* **ЧТО НУЖНО СДЕЛАТЬ**:
A - Процитируйте отрывок из текста о Первом Кубанском походе ниже: начните со слов «Е. Булюбаш [263] МОИ» и остановитесь после слов «воспоминаниях других авторов.».
B - Ответьте по тексту о Первом Кубанском походе ниже:
(i) Каким по счёту этапом боевых действий Добровольческой армии назван Первый Кубанский поход?
(ii) Сколько лет исполнится в этом году со времени начала похода?
(iii) Какими датами ограничен первый период, названный в тексте?

* **ИСХОДНЫЙ ТЕКСТ**:
┄┄┄┄┄┄┄┄┄┄┄┄┄┄┄┄┄┄┄┄
Е. Булюбаш [263] МОИ ВОСПОМИНАНИЯ О ПЕРВОМ КУБАНСКОМ ПОХОДЕ [264]

Е. Булюбаш [263]

МОИ ВОСПОМИНАНИЯ О ПЕРВОМ КУБАНСКОМ ПОХОДЕ [264]

Первый Кубанский поход является вторым этапом боевых действий Добровольческой армии и тесно связан с ее первым периодом формирования.

Для полного ознакомления и понимания 1–го Кубанского похода необходимо знать, как вообще создавалась Добровольческая армия и что она переживала в первом периоде своего бытия.

В этом году исполнится 45 лет со времени начала похода. До сих пор очень многие о нем или не знают, или имеют смутное представление.

В своих воспоминаниях я умышленно не буду касаться ее боевых действий ни в ее первый период — от 2 ноября 1917 года до 9 февраля 1918 года, — ни второго периода — от 9 февраля до 30 апреля 1918 года. Заинтересованный читатель найдет изложение боевых действий Доброармии за эти периоды в воспоминаниях других авторов.
┄┄┄┄┄┄┄┄┄┄┄┄┄┄┄┄┄┄┄┄
(Исходные данные)

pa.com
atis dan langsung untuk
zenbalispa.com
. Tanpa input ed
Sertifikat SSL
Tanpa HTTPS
┄┄┄┄┄┄┄┄┄┄┄┄┄┄┄┄┄┄┄┄
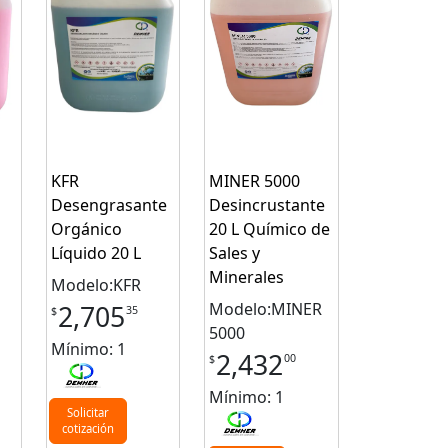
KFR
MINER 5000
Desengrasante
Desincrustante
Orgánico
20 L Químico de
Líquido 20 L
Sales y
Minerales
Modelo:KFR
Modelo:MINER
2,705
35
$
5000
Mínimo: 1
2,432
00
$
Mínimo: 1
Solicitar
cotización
┄┄┄┄┄┄┄┄┄┄┄┄┄┄┄┄┄┄┄┄
* **ОТВЕТЫ К ЗАДАНИЯМ**:
A -
Е. Булюбаш [263] МОИ ВОСПОМИНАНИЯ О ПЕРВОМ КУБАНСКОМ ПОХОДЕ [264]

Е. Булюбаш [263]

МОИ ВОСПОМИНАНИЯ О ПЕРВОМ КУБАНСКОМ ПОХОДЕ [264]

Первый Кубанский поход является вторым этапом боевых действий Добровольческой армии и тесно связан с ее первым периодом формирования.

Для полного ознакомления и понимания 1–го Кубанского похода необходимо знать, как вообще создавалась Добровольческая армия и что она переживала в первом периоде своего бытия.

В этом году исполнится 45 лет со времени начала похода. До сих пор очень многие о нем или не знают, или имеют смутное представление.

В своих воспоминаниях я умышленно не буду касаться ее боевых действий ни в ее первый период — от 2 ноября 1917 года до 9 февраля 1918 года, — ни второго периода — от 9 февраля до 30 апреля 1918 года. Заинтересованный читатель найдет изложение боевых действий Доброармии за эти периоды в воспоминаниях других авторов.

B -
(i) Вторым этапом.
(ii) 45 лет.
(iii) От 2 ноября 1917 года до 9 февраля 1918 года.